Летте уже давно казалось, что так страдать из-за отношений — из-за каких бы то ни было отношений — глупо и неправильно. Но её как бы не спрашивали, и она вполне себе страдала. Параллельно делая какие-то дела, работая в своём городе и в соседних, заводя знакомства и даже получая от всего этого удовольствие. Дела, удовольствие и работа были как бы отдельно, а боль — отдельно, и Летта — отдельно. Когда боль в душе успокаивалась, ей становилось тепло и тяжело, как после бани. Но успокаивалась боль редко, в основном на людях. В этом была еще одна причина того, что в последнее время Летта так много работала: ей не хотелось подолгу сидеть одной.

Не просить же эту милую хозяйку спать со мной, сердито сказала Летта сама себе, решительно разделась и легла в постель, накрывшись с головой мягким пуховым одеялом. Одеяло оказалось неожиданно тяжелым, а погасший свет мгновенно сделал крошечную комнату чем-то вроде спичечной коробки. Окно было закрыто — хозяйка предупредила, что ночами у них холодно, — дверь тоже (Летте казалось, что в гостях неудобно спать с открытой дверью), потолок лежал на голове и слегка давил. Боль орала изнутри дурным голосом, и от неё закладывало уши и трудно было дышать. Забавно, подумала Летта, сморкаясь в давно непросыхающий носовой платок, почему это так: именно уши и именно дышать. Как это связано?

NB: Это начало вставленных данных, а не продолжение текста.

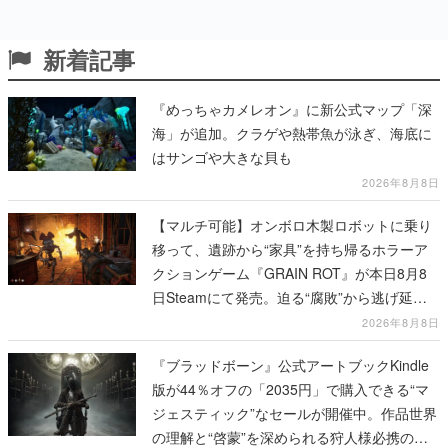
新着記事
『めっちゃカメレオン』に新公式マップ「深
海」が追加。クラゲや熱帯魚が泳ぎ、海底に
はサンゴや大きな貝も
2026年8月8日
【マルチ可能】オンボロ木製ロボットに乗り
移って、遺跡から“家具”を持ち帰るホラーア
クションゲーム『GRAIN ROT』が本日8月8
日Steamにて発売。迫る“腐敗”から逃げ延
び、持ち帰った家具で基地を再建
2026年8月8日
『ブラッドボーン』公式アートブックKindle
版が44％オフの「2035円」で購入できる“マ
ジェスティック”なセールが開催中。作品世界
の理解と“啓蒙”を深められる狩人様必携の一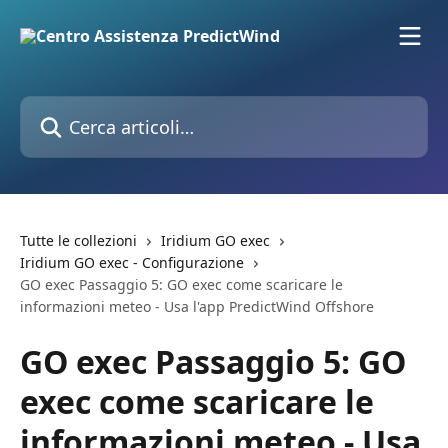
Vai al contenuto principale
Cerca articoli…
Tutte le collezioni
Iridium GO exec
Iridium GO exec - Configurazione
GO exec Passaggio 5: GO exec come scaricare le
informazioni meteo - Usa l'app PredictWind Offshore
GO exec Passaggio 5: GO
exec come scaricare le
informazioni meteo - Usa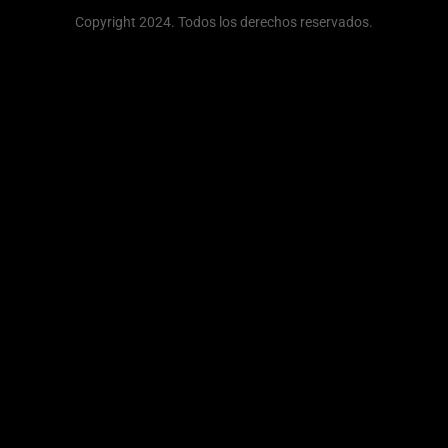
Copyright 2024. Todos los derechos reservados.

Ну, “душа” — “дышать”, это понятно. Но уши-то почему? Потому что рифмуются с душами, души-уши? Тогда еще болеть должен шиш. Потому что “душа” — “ни шиша”. На этой успокоительной мысли Летта прерывисто вздохнула, поворочалась, пытаясь уложить боль внутри себя в какую-нибудь минимально пристойную позу, сладко отключилась от реальности (вот в этот момент, когда еще не спишь, но уже и не не спишь, у неё обычно НЕ болело), и уснула.

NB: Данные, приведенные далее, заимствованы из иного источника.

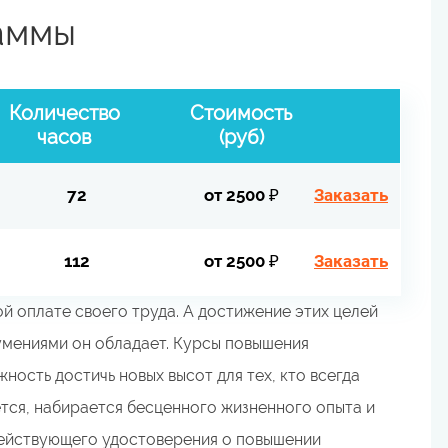
аммы
Количество
Стоимость
часов
(руб)
72
от 2500 ₽
Заказать
112
от 2500 ₽
Заказать
й оплате своего труда. А достижение этих целей
умениями он обладает. Курсы повышения
жность достичь новых высот для тех, кто всегда
ется, набирается бесценного жизненного опыта и
действующего удостоверения о повышении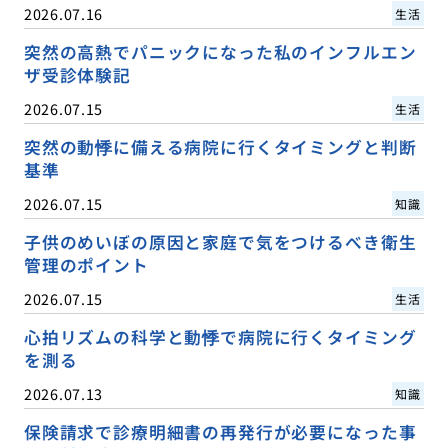
2026.07.16
生活
突然の高熱でパニックになった私のインフルエン
ザ受診体験記
2026.07.15
生活
突然の動悸に備える病院に行くタイミングと判断
基準
2026.07.15
知識
子供のめいぼの原因と家庭で気をつけるべき衛生
管理のポイント
2026.07.15
生活
心拍リズムの科学と動悸で病院に行くタイミング
を測る
2026.07.13
知識
保険請求で診療明細書の再発行が必要になった事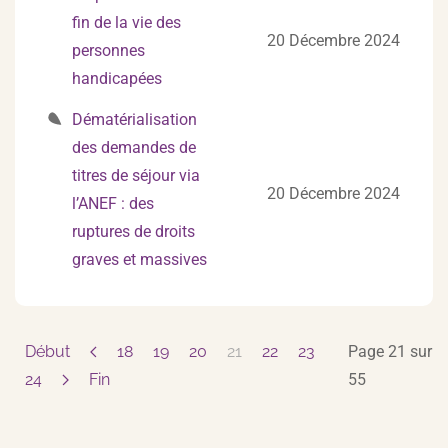
fin de la vie des
20 Décembre 2024
personnes
handicapées
Dématérialisation
des demandes de
titres de séjour via
20 Décembre 2024
l’ANEF : des
ruptures de droits
graves et massives
Début
18
19
20
21
22
23
Page 21 sur
24
Fin
55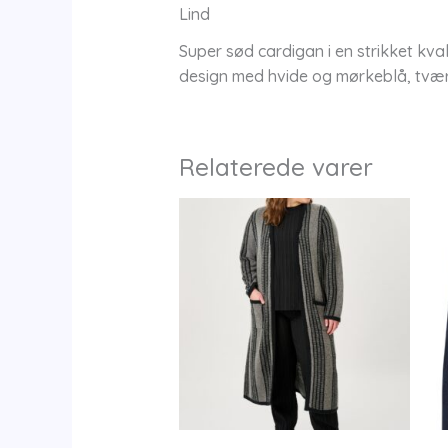
Lind
Super sød cardigan i en strikket kva
design med hvide og mørkeblå, tværg
Relaterede varer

Сначала спалось хорошо и без снов, что само по себе уже было достижением невероятного уровня. Потом стало душно и захотелось проснуться, но не получилось. Потом началось.

Собственно, “началось” оно гораздо раньше — когда Летта поняла, что комната ей тесновата, но ничего не сказала. А теперь просто происходило то, что должно было закономерно произойти. Потолок налился тяжестью и окончательно лёг Летте на голову, закрытое окно не давало дышать, закрытая дверь отделяла от мира. Внутри тела жила боль, но как бы уже и не внутри, потому что тела как бы уже и не было. Летта теперь была боль, а комната — Летта, и поэтому Летта-боль билась в комнате-Летте, и не могла найти выход, потому что выхода было не найти. Комната давила и душила, потому что она на самом деле была — тело, а боль (которая на самом деле была Летта, которая на самом деле была боль) танцевала по всей герметичной комнате, стучалась в стены, пол и потолок, рвалась наружу, но точно знала, что никакого “наружу” нет. Внутри боли поднялась паника, а паника быстро переросла в невыносимость. Невыносимость — это когда нет выхода той панике, которая возникает от безвыходности боли. Мир был прочно и герметично закрыт, мир был — комната, а комната была — Летта, а Летта была — боль, и она билась по стенам, точно зная, что не пробьёт. Выньте меня отсюда, выньте, выньте, кричала в панике какая-то одна оставшаяся мысль, но и она знала, что всё закрыто, потому что спичечный коробок закрыт, а спичка — горит. И вечно будет гореть, вечно, потому что ей же надо как-то дышать дышать дышать дышать

Уфф. Летта рывком села на кровати и откинула одеяло ногой. Герметичная комната кружилась вокруг неё, постепенно замедляя кружение. В висках стучало, сердце колотилось, как ненормальное, хотелось пить и плакать. Пить было нечего, в кухню за питьём идти было неудобно, плакать не получалось. Наверное, всё потому, что мне жарко, решила Летта, плохо соображая, но точно зная, что под одеяло она больше не полезет. Она встала, пошатываясь, ощупью нашла на стуле возле кровати свои брюки и свитер, натянула (холодно все-таки), легла поверх одеяла. Очень хотелось спать.